This Soy & Sesame Veggie Rice Bowl has been one of my favorite foods lately. I love the Asian food vibes the sesame oil and soy sauce offer and I feel that I can make anything as long as I have these two ingredients.
I love how versatile and easy it is to cook it – the veggies I’ve listed below are the ones that I usually make this with but you can replace any of them as long as you keep the same quantity. So it’s perfect for those leftovers you want to get rid off while cleaning out the fridge!
Same thing with the meat – you can make it with beef, pork or fish and shrimp. Pork can be cooked the same as the chicken (as mentioned below), but the beef and the shrimp are cooked a bit differently. Once they are done cooking, remove them from the pan and add them at the end, along with the rice.

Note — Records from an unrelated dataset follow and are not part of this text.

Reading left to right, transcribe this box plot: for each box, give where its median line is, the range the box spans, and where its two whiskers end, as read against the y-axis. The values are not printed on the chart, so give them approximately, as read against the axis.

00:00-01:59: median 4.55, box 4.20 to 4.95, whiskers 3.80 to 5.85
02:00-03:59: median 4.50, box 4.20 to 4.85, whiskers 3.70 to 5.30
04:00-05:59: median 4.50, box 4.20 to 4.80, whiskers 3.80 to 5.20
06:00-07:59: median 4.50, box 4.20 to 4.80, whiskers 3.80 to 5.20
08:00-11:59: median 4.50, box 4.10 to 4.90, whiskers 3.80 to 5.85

You can also make it vegetarian or vegan with or without adding another ingredient in place of the meat.
Time: 30 minutes
2 tablespoons Sesame Oil
3 cloves Garlic
2 Chicken Breasts
Salt & Pepper, to taste
1 cup Carrots
1 cup Broccoli
1 cup Basmati Rice
½ cup Peas (frozen or canned)
3 tablespoons Soy Sauce
- Mince the garlic, dice the chicken the carrots, and cut the broccoli into small sized stems and florets.

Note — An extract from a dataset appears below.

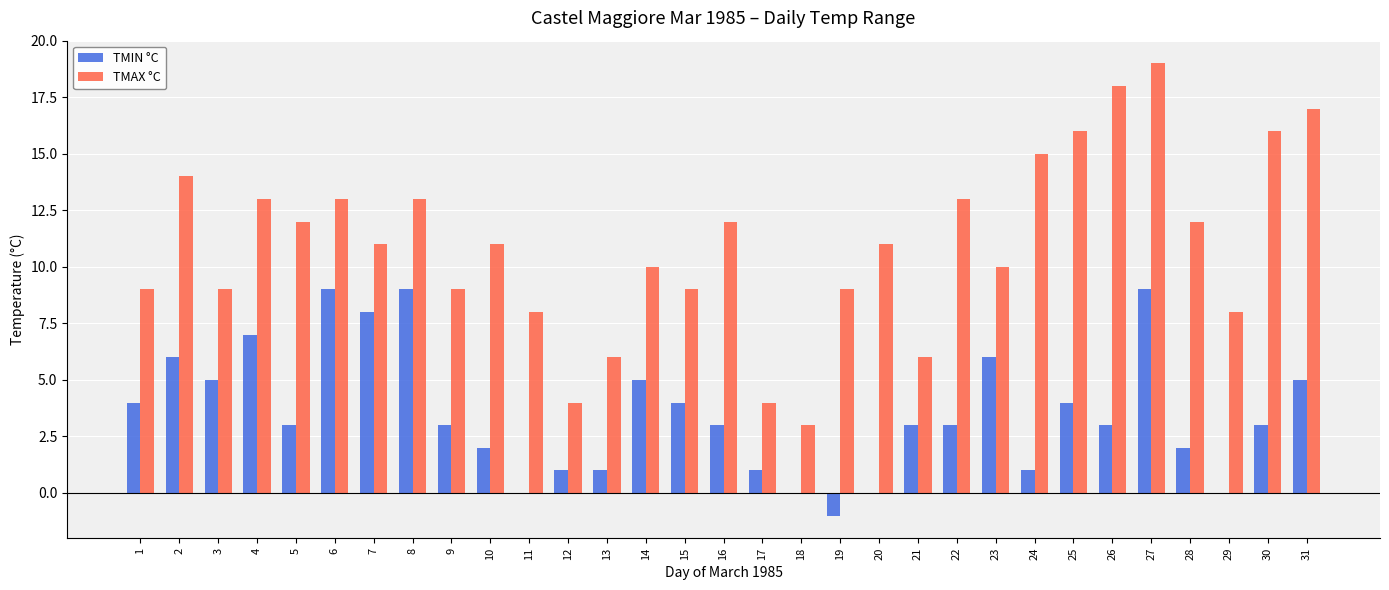

Reading right to left, extract all data points from this chart.

TMIN °C: 5	3	0	2	9	3	4	1	6	3	3	0	-1	0	1	3	4	5	1	1	0	2	3	9	8	9	3	7	5	6	4
TMAX °C: 17	16	8	12	19	18	16	15	10	13	6	11	9	3	4	12	9	10	6	4	8	11	9	13	11	13	12	13	9	14	9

- Cook the rice according to package instructions.
- While the rice cooks, heat sesame oil in a pan, and cook the garlic until softened, about 1 minute.

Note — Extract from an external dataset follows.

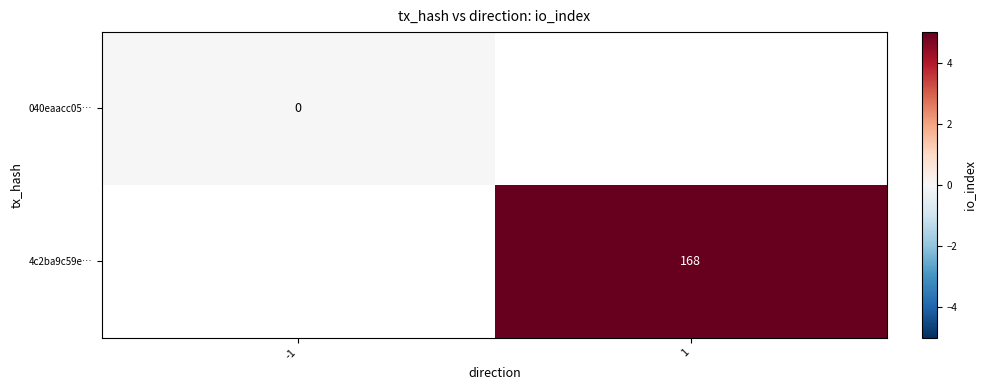

What is the greatest value displayed?

168.0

- Add the chicken, salt, and pepper, and sauté for 5-10 minutes, until the chicken is cooked on all sides. Also be careful with how much salt you’re adding, soy sauce is pretty salty.
- Add the carrots and broccoli, and sauté until tender, about 15 min.
- Once the rice is done, add it to the pan along with the soy sauce and peas, and mix thoroughly.